16 March 2002 | stefano1488
Here is a film that is both unconventional and deeply touching.
The best thing about this film is the absence in it of any clichés. This holds, first of all, for the main gay character, Michele. In Italian films gay characters tend to be described in extremely stereotyped ways; in other films, such as "Philadelphia", there are gay characters that tend to be described as if they were sort of saints. In this case, instead, the main gay character is a complex man, with contrasting aspects; the tension between his love for someone he will never be able to fully share his love with and his inability to requite the affection of those who could; the tension between his attraction for the widow of his late lover, in whom he finds an echo of aspects he loved in him, and the hatred he feels for his rival; the bitterness for the love lost and the willingness to engage in fast sex; all makes this character a fascinating one.

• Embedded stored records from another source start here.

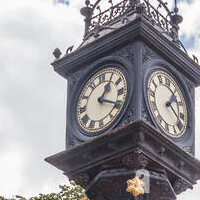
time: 1:20
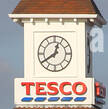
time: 12:39
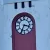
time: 3:34
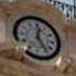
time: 12:24
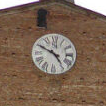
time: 4:49
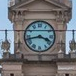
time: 3:42
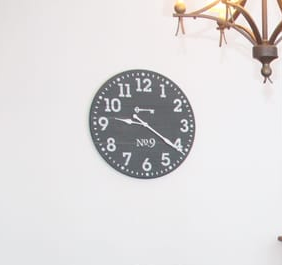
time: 9:21
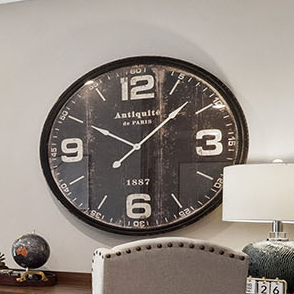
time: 10:07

Even more so for the main female character. For once Margherita Buy plays a different character from the neurotic, insecure women she has often played in the past, and is given a wonderful opportunity to show her dramatic skills. She's hurt and yet not bitter, she's open-minded and yet has a morality of her own, she's curious and yet not intrusive; she plays a thoughtful, sensitive, tender and deeply human character, for whom one can feel nothing but sympathy.
Many foreigners seem to especially like films which depict Italy and Italians in strongly conventional ways, such as "Mediterraneo", "Life is Beautiful" or "Cinema Paradiso": a rural country, populated by childish, superficial and sentimental people surrounded by beautiful landscapes, preferably in Tuscany, and artistic beauties. This film, set in a dilapidated district of Rome, will probably make them understand that Italy is a country quite different, in many ways, from the one they like to see represented in some Italian films.